The relationship looks very similar to the idealized marginal supply curve (Figure 1). We can clearly see a slow rise in marginal cost followed by an inflection point around 75% available dispatchable capacity utilization, after which prices rise swiftly. Interestingly, the extremes of this plot are higher than those modeled by the traditional approach, as prices are often well above physical fuel costs (reflecting scarcity-seeking behavior from market participants). Putting this together, we’ve effectively learned the true ERCOT marginal supply curve without actually modeling the individual unit generation stack.
Using Sunairio Simulations to Model Grid Stress Index
Now that we’ve established the fundamental relationship between our measure of the Grid Stress Index and energy prices, we note that realistic simulation of this measure requires correctly producing inputs that are probabilistic (replicating extreme events at the correct likelihood) and fully correlated (replicating the correct joint distribution of load, renewables, and generation outages). The Sunairio simulation suite is purpose-built for this task.
In order to present an up-to-date view of energy resources, we update installed capacity projections monthly and retrain/re-simulate energy models weekly.
As we can see from Table 1, there are significant trends in both installed generation capacity and demand, making the downstream effect on the hourly Grid Stress Index complicated to anticipate.
Installed Capacity | 2023 Jun-Aug | 2024 Jun-Aug | Change |
---|---|---|---|
Wind | 37.7 GW | 39.6 GW | +1.9 GW |
Solar | 16.6 GW | 27.1 GW | +10.5 GW |
Non-renewable | 89.2 GW | 90.3 GW | +1.1 GW |
Battery | 2.6 GW | 7.2 GW | +4.6 GW |
Average Load Growth | +7% |
What Did Sunairio Say About ERCOT Summer 2024 Grid Risks?

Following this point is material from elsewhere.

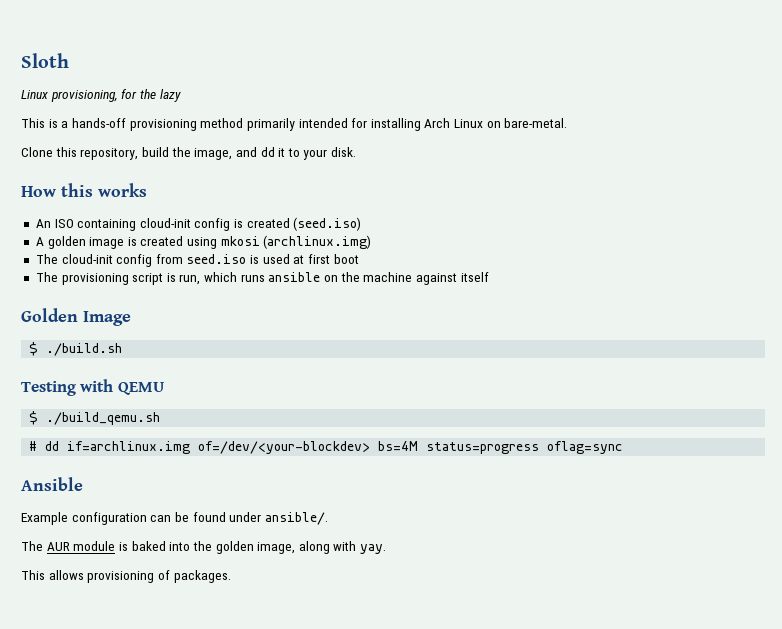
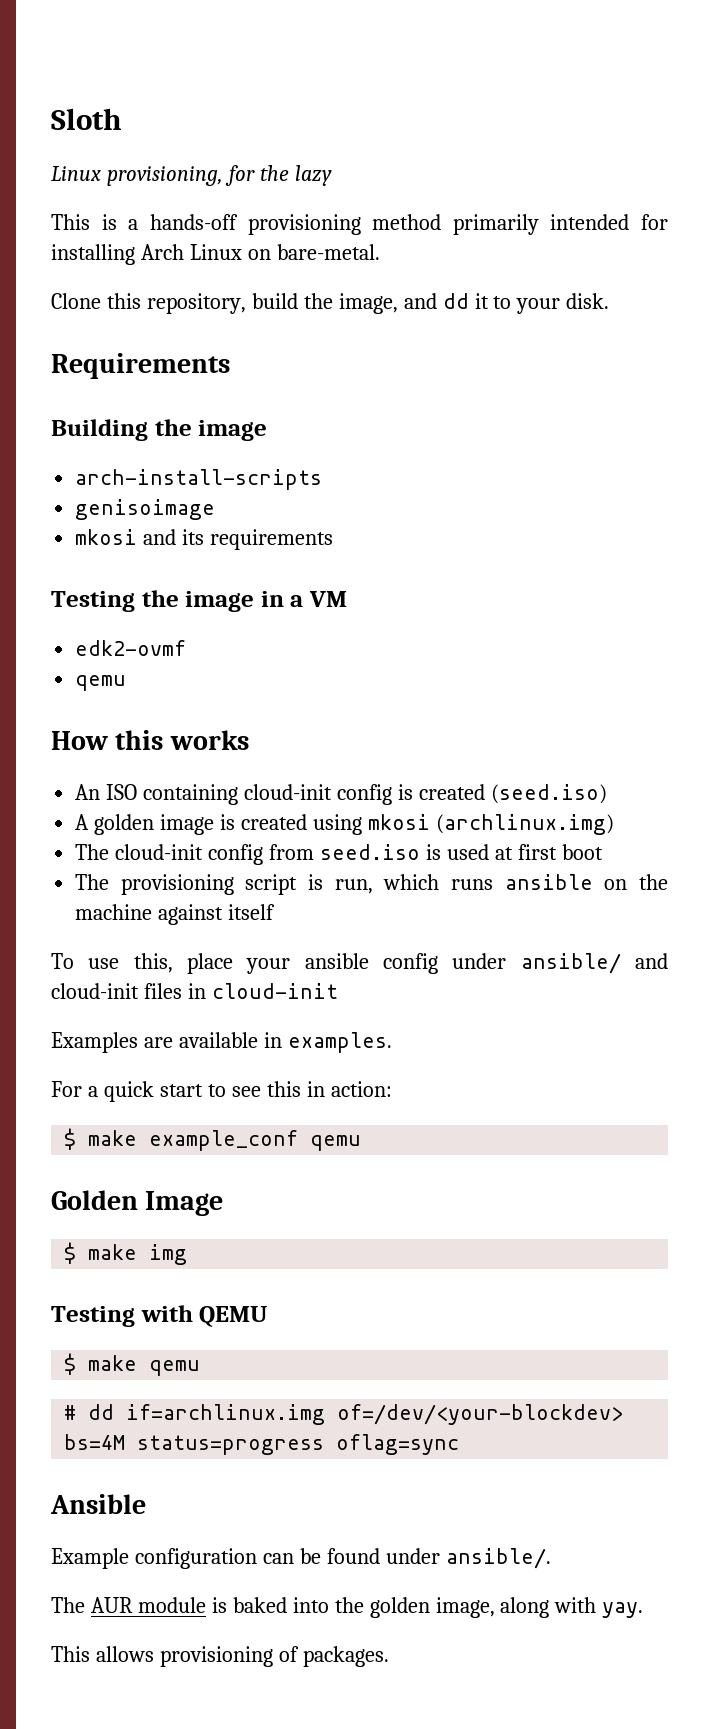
(357, 152) none -> [51,353,230,379] [51,419,268,441] [75,469,323,490] [75,499,216,520] [75,529,334,550] [51,590,348,612] [75,640,187,656] [75,675,127,691] // Requirements // Building the image // arch-install-scripts // genisoimage // mkosi and its requirements // Testing the image in a VM // edk2-ovmf // qemu
(489, 277) none -> [51,953,668,974] [51,983,338,999] [51,1032,392,1053] [51,1081,392,1102] [64,1128,362,1151] // To use this, place your ansible config under ansible/ and cloud-init files in cloud-init // Examples are available in examples. // For a quick start to see this in action: // $ make example_conf qemu
[46,343,123,356] ./build.sh -> [88,1244,188,1265] make img
[46,412,161,425] ./build_qemu.sh -> [88,1355,201,1376] make qemu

To benchmark Sunairio ERCOT simulations against historical realizations, we compared our pre-summer simulated distribution of Grid Stress Index to the actual distribution from June through August 2024. 2
Figure 3 (left) presents the distribution of forward-looking Sunairio simulations from May 3, 2024 (blue line) against actual distribution (green histogram). The fit is quite close, implying that Sunairio simulations from early May accurately reflected the various risks to the hourly Grid Stress Index (alternatively, one can interpret this fit as an indication that ERCOT June-August 2024 hourly grid balances were distributed close to expectations).
However, comparing the 2023 and 2024 historical distributions of the Grid Stress Index (Figure 3, right), we see that the ERCOT market was much tighter in 2023 than in 2024. In particular, 2023, had far fewer hours in the high-priced regime above 75% available dispatchable generation utilization–a shift that we see ultimately reflected in realized prices too (Figure 4):
North Hub Delivered Spark Spread (6.5HR) | 2023 Jun-Aug Actual | 2024 Jun-Aug 5/3/24 Market | 2024 Jun-Aug Actual | 2024 Actual vs 5/3/24 Market | 2024 Actual vs 2023 Actual |
---|---|---|---|---|---|
Peak ($/MWh) | $153.63 | $112.85 | $29.00 | -$83.85 | -$124.63 |
Off-peak ($/MWh) | $27.09 | $45.06 | $14.95 | -$30.11 | -$12.13 |
7x24 ($/MWh) | $86.69 | $76.79 | $21.47 | -$55.32 | -$65.22 |
Looking at Table 2, we note that 2024 realized prices were not only much lower than their 2023 counterparts but also much lower than pre-season market forward prices. Sunairio pre-season ERCOT simulations at that time, however, were much closer. In other words, Sunairio simulations are excellent predictors of 1-3 month-forward grid balances and are also effective market signals of significant downside to energy prices relative to the same period from 2023.